Zipse w rozmowie z niemieckim portalem Auto Bild przyznał, iż kluczem do sukcesu BMW pozostaje różnorodność: – Właśnie dlatego nasza oferta jest tak różnorodna, jak nasi klienci są zróżnicowani. Dla nas nie ma różnicy między pozornie starym i pozornie nowym światem. Każdy klient otrzyma najnowszą technologię w swoim samochodzie, niezależnie od wybranego napędu.
Niemcy stawiają na paliwo syntetyczne
Szef BMW zwraca uwagę, iż dzięki takiemu podejściu nowe samochody będą bardziej zrównoważone dla środowiska. Nie możemy zapominać, iż w Europie flota 250 milionów samochodów nie zniknie z dnia na dzień. Dlatego Niemcy są dużym zwolennikiem paliw syntetycznych. Co ważne, ich silniki benzynowe już od dawna są w stanie jeździć na 25-procentowym roztworze paliwa z biokomponentami.
Oliver Zipse, szef BMW: – Postępy w napędzie elektrycznym nie oznaczają automatycznie, iż samochód elektryczny jest najlepszym rozwiązaniem dla wszystkich. Niektórzy nasi klienci często ciągną ciężkie przyczepy, w niektórych obszarach wciąż jest niewystarczająca infrastruktura. W takim przypadku nowoczesny Diesel może być najlepszym wyborem.

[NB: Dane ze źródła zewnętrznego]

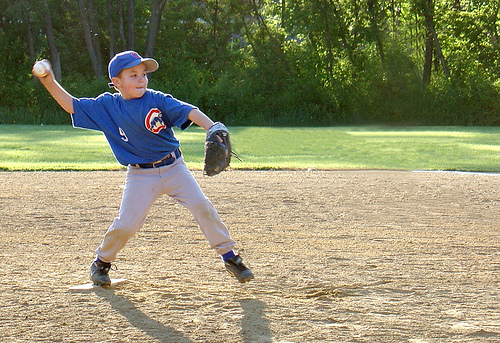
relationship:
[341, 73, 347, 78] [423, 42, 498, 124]
leaf on plant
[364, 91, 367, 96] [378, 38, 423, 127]
leaf on plant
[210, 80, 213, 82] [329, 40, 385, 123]
leaf on plant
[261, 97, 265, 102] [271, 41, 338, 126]
leaf on plant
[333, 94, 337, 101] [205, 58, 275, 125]
leaf on plant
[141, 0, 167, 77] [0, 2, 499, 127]
tree on woods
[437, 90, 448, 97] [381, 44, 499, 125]
green leaf on a plant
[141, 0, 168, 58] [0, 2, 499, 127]
tree in woods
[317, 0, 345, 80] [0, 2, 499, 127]
tree in woods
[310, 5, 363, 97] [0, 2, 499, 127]
tree in woods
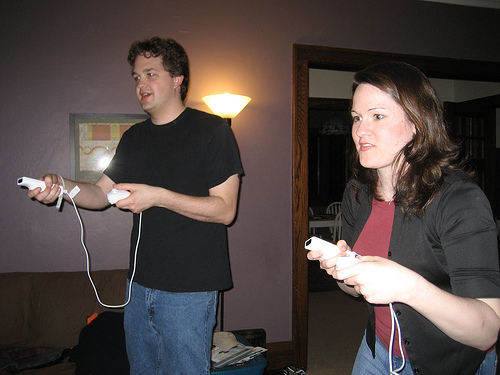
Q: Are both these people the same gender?
A: No, they are both male and female.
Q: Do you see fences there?
A: No, there are no fences.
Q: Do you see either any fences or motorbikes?
A: No, there are no fences or motorbikes.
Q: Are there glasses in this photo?
A: No, there are no glasses.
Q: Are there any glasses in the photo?
A: No, there are no glasses.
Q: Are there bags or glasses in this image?
A: No, there are no glasses or bags.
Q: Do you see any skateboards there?
A: No, there are no skateboards.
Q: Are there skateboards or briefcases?
A: No, there are no skateboards or briefcases.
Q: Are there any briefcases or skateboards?
A: No, there are no skateboards or briefcases.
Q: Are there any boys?
A: No, there are no boys.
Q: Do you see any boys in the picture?
A: No, there are no boys.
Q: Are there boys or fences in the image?
A: No, there are no boys or fences.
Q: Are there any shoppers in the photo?
A: No, there are no shoppers.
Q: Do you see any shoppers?
A: No, there are no shoppers.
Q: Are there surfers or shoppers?
A: No, there are no shoppers or surfers.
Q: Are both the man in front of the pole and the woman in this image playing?
A: Yes, both the man and the woman are playing.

Oczywiście, producent nie zapomina o elektromobilności. Przede wszystkim, Niemcy są tutaj całkiem skuteczni. Dostarczyli już swoim klientom ponad 2,5 miliona samochodów z hybrydowym napędem lub czysto elektrycznym. Nie wszystko dla BMW rysuje się jednak w różowych barwach, głównie za sprawą wysokich ceł nałożonych przez Unię Europejską.
Oliver Zipse: – To absurdalne. Politycy domagają się, aby producenci produkowali tanie samochody elektryczne, aby klienci mieli do nich łatwiejszy dostęp. A następnie Komisja Europejska decyduje się sztucznie zwiększać ich cenę. Jednocześnie ryzykują wojnę handlową, która będzie miała tylko przegranych. Ostatnią szansą jest to, iż UE i Chiny będą kontynuować negocjacje i znajdą realne rozwiązanie tak szybko, jak to tylko możliwe.